Não se tratava de uma reserva de mercado. Era apenas a obrigatoriedade de, anualmente, algumas poucas semanas serem destinadas à produção nacional. Foi à custa dessa obrigatoriedade que surgiu o nosso cinema, não apenas o polêmico cinema novo, mas a embrionária indústria cinematográfica brasileira como um todo.
Não teríamos as deliciosas chanchadas da Atlântica e as badaladas experiências realizadas a partir dos anos 60. Umas e outras formam o caldo cultural, a geléia geral do nosso tempo.
O drama de quem agora faz cinema chega a ser cômico. O sujeito vende o que tem e o que não tem, empenha-se em busca de patrocínios, arma a produção, contrata o elenco, elabora o roteiro, realiza a filmagem em condições complicadíssimas, depois enfrenta a montagem, a sonorização, a mixagem, cuida da promoção e termina ficando com uma lata de goiabada, das grandes, com o negativo de um filme que, para efeito comercial, pode valer menos do que uma goiabada cascão, daquelas de Campos.

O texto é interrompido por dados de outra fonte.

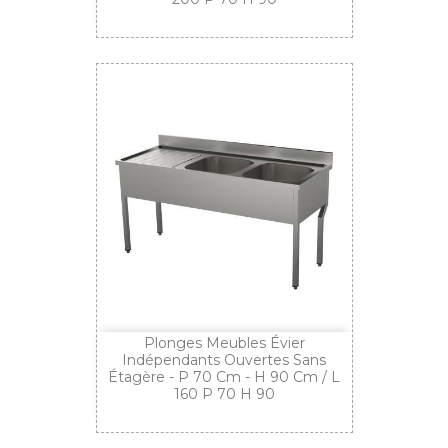
Plonges Meubles Évier
Indépendants Ouvertes Sans
Étagère - P 70 Cm - H 90 Cm / L
160 P 70 H 90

Paulo César Sarraceni, por exemplo, fez um documentário sobre Natal da Portela, personagem do folclore carioca. Ganhou prêmios no exterior, vendeu o trabalho para diversos países. No Brasil o filme não foi exibido em circuito comercial. É um entre 200, 500 outros casos. Uma das redes de distribuição alegou o argumento suspeito para não se interessar pelo filme: "Negro não gosta de negro e o herói do filme é um negro".
Curioso é que a lei da obrigatoriedade era cumprida rotineiramente antes de ser criado um ministério dedicado à cultura. Coincidência ou não, depois de montada a estrutura burocrática, em nível de ministério, a indústria cultural andou para trás. Ou, como no caso do cinema, deixou de existir.